Danger lurks in the “Internet of Things”

In How the Internet of Things Opens Your Home to Cyberthreats, the article begins by stating that “Frankemeat” isn’t the only thing you have to worry about in your refrigerator.  And in our ever-connected world, what sounds like science fiction may (or, perhaps has) become science fact.  Maybe you want your refrigerator to send a message to your Android phone that you’ve run out of milk, but there’s a danger in that.  And that is that the same refrigerator that allows you to key in a list of items to purchase at the grocery, and sends it to your smartphone, must have an IP address to do it.  And any device that has an IP address and is not secured can be susceptible to malware.  I’m not sure what a hacker would do with your refrigerator itself, but just think if you posted what you thought were seemingly confidential notes on your refrigerator’s “notepad.”  A hacker could gain access to that list.

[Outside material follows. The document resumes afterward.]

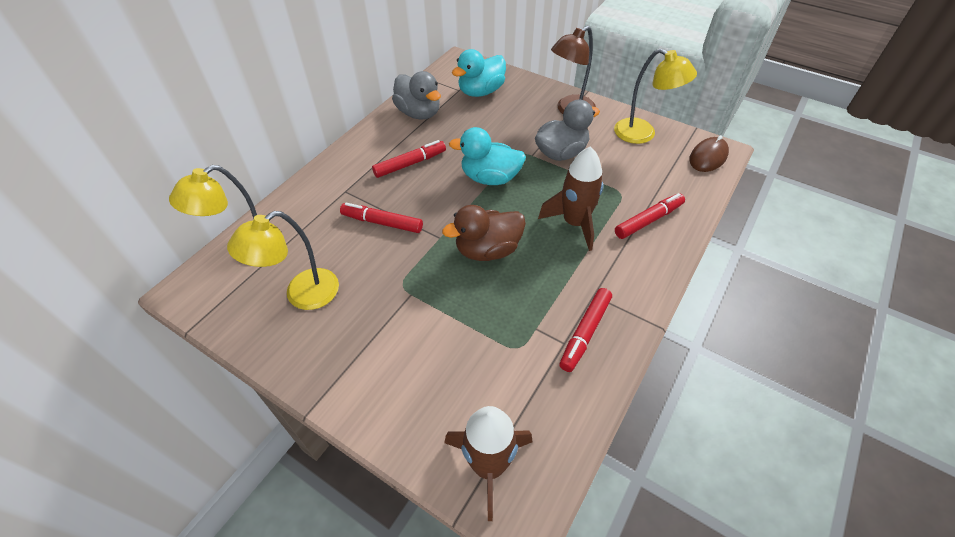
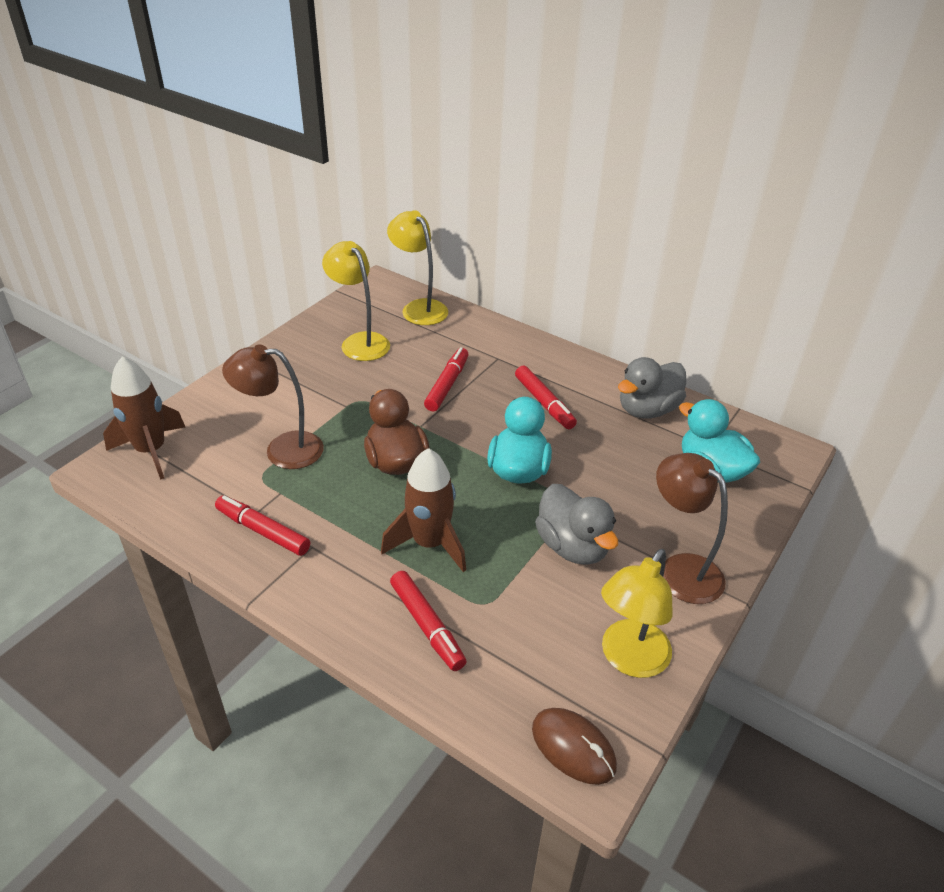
camera: 90 degrees right, 10 degrees down
(478, 337) = (282, 450): none -> brown lamp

The concept of the Internet of Things (IoT) is growing.  More and more seemingly unconnected machines are becoming connected.  You just have to have a new car that allows you to connect to Facebook (forget the safe driving, driving while distracted issues for a minute), or Pandora.  How do you think that car’s console is going to make that connection?  Your car has an IP address.  What if a hacker gets into your onboard computer, and just shuts down your car while you’re driving?  OK, so that’s somewhat unlikely.  But you had to sign into Facebook, even in your car, with your userid/password combination.  And now what happens if a hacker, and especially a criminal hacker, can access that information.  All of a sudden, information that you thought was secure has now been compromised.

So before you start connecting all of your “things” to the Internet, you had better think about how you’re going to secure them.  Or . . . alternately, don’t connect them in the first place.